Двуединство гуманологии отражает двунаправленную эволюцию самого человека как natura naturata и natura naturans, как природного творения и творца второй, искусственной природы (культуры, техники). Человек одновременно экологизируется – как природное творение и технизируется – как творец автономных форм искусственного разума. Судьба человеческого в перспективе этих радикальнейших трансформаций – развилка между биозаповедником и техновселенной[226].
Соответственно возникают два направления в гуманологии:
эко-гуманология – о человеке как выходце «консервативной», природной среды, страдающем, смертном существе, физически несовершенном, творчески одаренном, культурно дерзающем; о специфике человека, не сводимой к машине;
техно-гуманология – о функциях человека, передаваемых машине, интегрируемых в новых техно-организмах, способных к дальнейшему самостоятельному развитию и все менее зависимых от их прародителя, homo sapiens.
* * *
Человек – биологически и интеллектуально ограниченное существо: у его органов чувств узкий диапазон восприятия, у его мозга слабая память и медленный темп переработки информации, у его тела ограниченный запас выносливости и краткий срок жизни, и все это сокращает эволюционный потенциал человека как вида. Возможны, по крайней мере гипотетически, более успешные, конкурентоспособные формы искусственной жизни. Переступая границы своего вида, человек становится одновременно больше и меньше себя. Меньше, потому что он уже не краса и цель творения, не пик эволюции, каким воображал себя с эпохи Возрождения, но только точка перехода от органической к технической эре, от мира природы к миру культуры, где возникают все более свободные от него, самодействующие системы разума. С другой стороны, человек превосходит себя в своих сверхчеловеческих созданиях. Происходит одновременно истощение, исчерпание человека как отдельного вида и распространение человеческого за его биологический предел.
Подобно кенозису Бога, который воплощается в слабой, смертной человеческой плоти, чтобы наделить людей даром обожения, люди истощают себя в своих творениях, мыслящих машинах, чтобы передать им свою человечность, способность мыслить, свою мечту о бессмертии, всезнании и всемогуществе. В XXI в. гуманитарные науки могут пережить кризис, подобный кризису теологии в XX в. Кенозис Бога, его самоистощение в человечестве дальше переходит в кенозис человека, его самоистощение в новейших технологиях.

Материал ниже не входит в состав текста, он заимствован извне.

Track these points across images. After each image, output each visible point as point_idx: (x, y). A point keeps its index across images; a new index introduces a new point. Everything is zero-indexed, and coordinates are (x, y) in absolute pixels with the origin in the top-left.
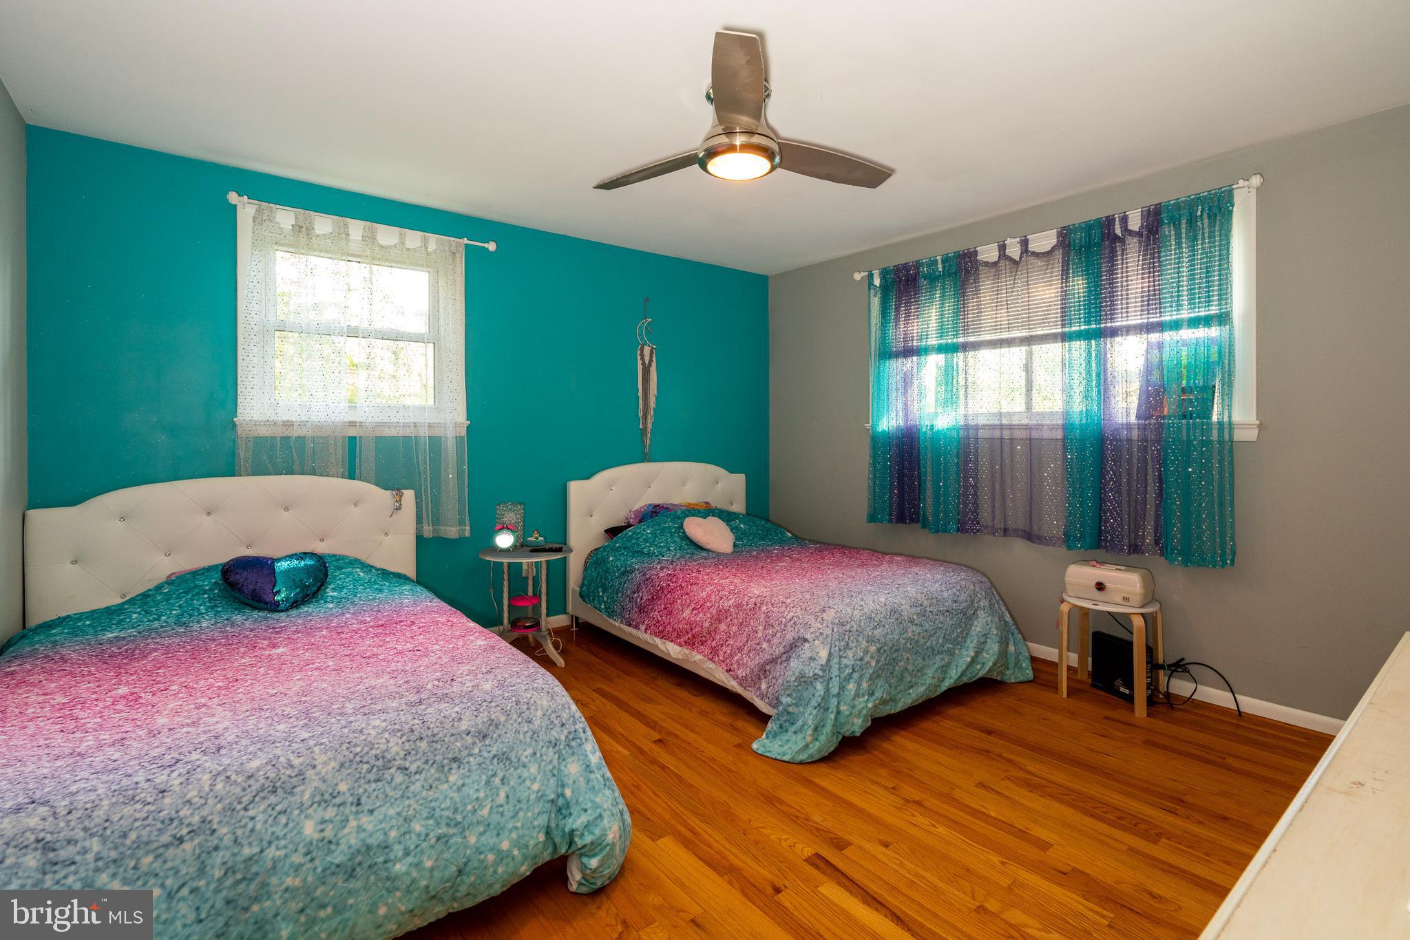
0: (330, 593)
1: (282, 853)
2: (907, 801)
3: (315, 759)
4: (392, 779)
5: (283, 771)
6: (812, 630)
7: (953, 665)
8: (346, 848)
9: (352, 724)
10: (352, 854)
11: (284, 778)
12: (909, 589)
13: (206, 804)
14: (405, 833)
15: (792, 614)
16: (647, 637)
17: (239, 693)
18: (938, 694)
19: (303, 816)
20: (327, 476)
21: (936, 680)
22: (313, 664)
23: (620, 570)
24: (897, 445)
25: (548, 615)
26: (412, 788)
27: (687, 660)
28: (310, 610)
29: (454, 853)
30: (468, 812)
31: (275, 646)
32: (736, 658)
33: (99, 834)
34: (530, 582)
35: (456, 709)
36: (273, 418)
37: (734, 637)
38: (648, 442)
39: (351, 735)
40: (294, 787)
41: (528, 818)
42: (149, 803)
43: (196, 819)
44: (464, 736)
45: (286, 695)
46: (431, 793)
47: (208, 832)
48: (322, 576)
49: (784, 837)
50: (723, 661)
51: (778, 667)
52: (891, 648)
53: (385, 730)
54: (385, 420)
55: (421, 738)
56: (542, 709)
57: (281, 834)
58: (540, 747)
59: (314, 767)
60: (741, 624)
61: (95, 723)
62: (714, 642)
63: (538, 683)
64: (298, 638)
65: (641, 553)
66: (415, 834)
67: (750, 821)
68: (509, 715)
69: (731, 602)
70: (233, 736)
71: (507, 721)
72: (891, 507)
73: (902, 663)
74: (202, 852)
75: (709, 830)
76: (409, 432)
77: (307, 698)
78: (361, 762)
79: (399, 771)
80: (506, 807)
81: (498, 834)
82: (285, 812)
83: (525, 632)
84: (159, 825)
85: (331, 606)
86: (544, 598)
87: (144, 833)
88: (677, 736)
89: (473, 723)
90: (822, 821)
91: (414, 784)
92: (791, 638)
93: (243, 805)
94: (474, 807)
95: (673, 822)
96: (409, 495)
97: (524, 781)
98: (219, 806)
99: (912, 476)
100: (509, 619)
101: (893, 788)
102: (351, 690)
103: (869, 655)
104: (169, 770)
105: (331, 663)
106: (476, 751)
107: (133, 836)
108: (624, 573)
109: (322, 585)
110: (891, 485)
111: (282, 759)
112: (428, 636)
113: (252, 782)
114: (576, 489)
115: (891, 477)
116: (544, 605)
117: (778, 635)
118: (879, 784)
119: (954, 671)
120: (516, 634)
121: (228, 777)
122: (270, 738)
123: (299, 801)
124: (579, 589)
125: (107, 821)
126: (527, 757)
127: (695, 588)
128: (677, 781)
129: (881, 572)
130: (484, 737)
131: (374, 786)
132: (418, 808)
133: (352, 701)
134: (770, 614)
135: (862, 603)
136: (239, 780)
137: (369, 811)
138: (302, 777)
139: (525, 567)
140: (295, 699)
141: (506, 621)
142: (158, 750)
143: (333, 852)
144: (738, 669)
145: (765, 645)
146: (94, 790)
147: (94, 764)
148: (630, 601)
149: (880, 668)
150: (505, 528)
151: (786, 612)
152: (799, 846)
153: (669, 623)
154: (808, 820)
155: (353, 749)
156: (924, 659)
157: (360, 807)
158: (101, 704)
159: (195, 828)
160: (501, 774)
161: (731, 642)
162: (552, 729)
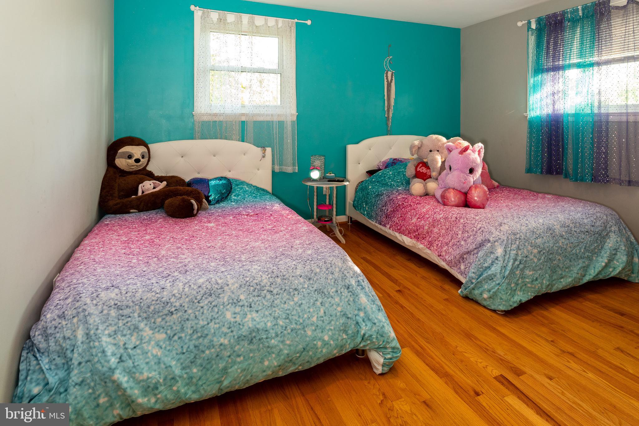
0: (233, 197)
1: (217, 326)
2: (564, 352)
3: (228, 281)
4: (265, 296)
5: (214, 286)
6: (493, 236)
7: (592, 266)
8: (247, 328)
9: (245, 266)
10: (251, 331)
11: (214, 289)
12: (559, 216)
13: (181, 297)
14: (275, 325)
15: (480, 225)
16: (391, 232)
17: (194, 244)
18: (580, 284)
19: (225, 309)
20: (232, 140)
21: (580, 275)
22: (226, 232)
23: (375, 193)
24: (547, 126)
25: (337, 215)
26: (276, 302)
27: (415, 247)
28: (224, 205)
29: (301, 338)
30: (305, 318)
31: (210, 222)
32: (444, 249)
33: (139, 305)
34: (328, 197)
35: (294, 263)
36: (209, 112)
37: (443, 236)
38: (390, 124)
39: (244, 272)
40: (220, 294)
41: (337, 325)
42: (158, 293)
43: (177, 304)
44: (299, 277)
45: (215, 248)
46: (286, 306)
47: (183, 311)
48: (229, 189)
49: (480, 360)
50: (436, 250)
51: (472, 257)
52: (548, 252)
53: (260, 271)
54: (258, 113)
55: (278, 277)
56: (339, 267)
57: (216, 316)
58: (339, 288)
59: (228, 285)
60: (448, 229)
61: (137, 251)
62: (431, 238)
63: (336, 253)
64: (220, 219)
65: (386, 184)
66: (280, 326)
67: (457, 347)
68: (321, 269)
69: (441, 216)
70: (192, 266)
71: (320, 272)
72: (542, 163)
73: (556, 262)
74: (182, 320)
75: (432, 349)
76: (268, 119)
77: (224, 251)
78: (250, 285)
79: (268, 292)
80: (325, 318)
81: (322, 332)
82: (216, 306)
83: (325, 224)
84: (163, 305)
85: (233, 203)
86: (334, 206)
87: (157, 307)
88: (409, 290)
89: (302, 271)
90: (504, 355)
91: (276, 300)
92: (480, 240)
93: (197, 300)
94: (308, 316)
95: (410, 340)
96: (269, 150)
97: (332, 305)
98: (187, 299)
99: (558, 145)
100: (317, 216)
101: (552, 341)
102: (244, 248)
103: (533, 254)
104: (165, 279)
105: (234, 233)
106: (306, 286)
107: (152, 308)
108: (377, 195)
109: (230, 193)
110: (543, 150)
111: (213, 279)
112: (278, 223)
113: (200, 289)
114: (351, 149)
115: (543, 146)
116: (335, 209)
117: (472, 237)
118: (542, 337)
119: (593, 271)
120: (320, 224)
121: (190, 286)
122: (208, 269)
123: (222, 301)
124: (352, 202)
125: (141, 299)
126: (333, 293)
127: (419, 206)
128: (411, 316)
129: (538, 204)
130: (309, 279)
131: (257, 298)
132: (280, 313)
133: (244, 254)
134: (466, 225)
135: (527, 222)
136: (195, 288)
137: (256, 311)
138: (223, 290)
139: (324, 189)
140: (219, 250)
141: (315, 217)
142: (161, 269)
143: (241, 329)
144: (445, 255)
145: (463, 243)
146: (136, 284)
147: (136, 271)
148: (381, 211)
149: (541, 264)
150: (315, 168)
151: (476, 224)
152: (489, 369)
153: (404, 225)
154: (494, 353)
155: (245, 279)
156: (570, 261)
157: (251, 308)
158: (139, 243)
159: (178, 308)
160: (320, 300)
161: (441, 239)
162: (345, 279)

Гуманология и есть попытка осмыслить эту перспективу «творческого исчезновения» человека. Наряду с «а-теологией», которая исследует Бога в формах его отсутствия, молчания, неучастия и даже «смерти Бога», можно представить себе «а-гуманитарное» исследование, которое рассматривает феномен человеческого в его отчужденно-опустошенных и даже деградированных формах, таких как порожденные дурным намерением или ошибкой колонии компьютерных вирусов. Гуманология тем самым переступает предел гуманитарных наук, которые имели дело с «человеческим, слишком человеческим». Само человеческое ставится под вопрос, проблематизируется в этой новой теоретической модели. Но тем самым человеческое и обнаруживает впервые свой подлинный масштаб – способность создавать нечто, независимое от своего создателя[227].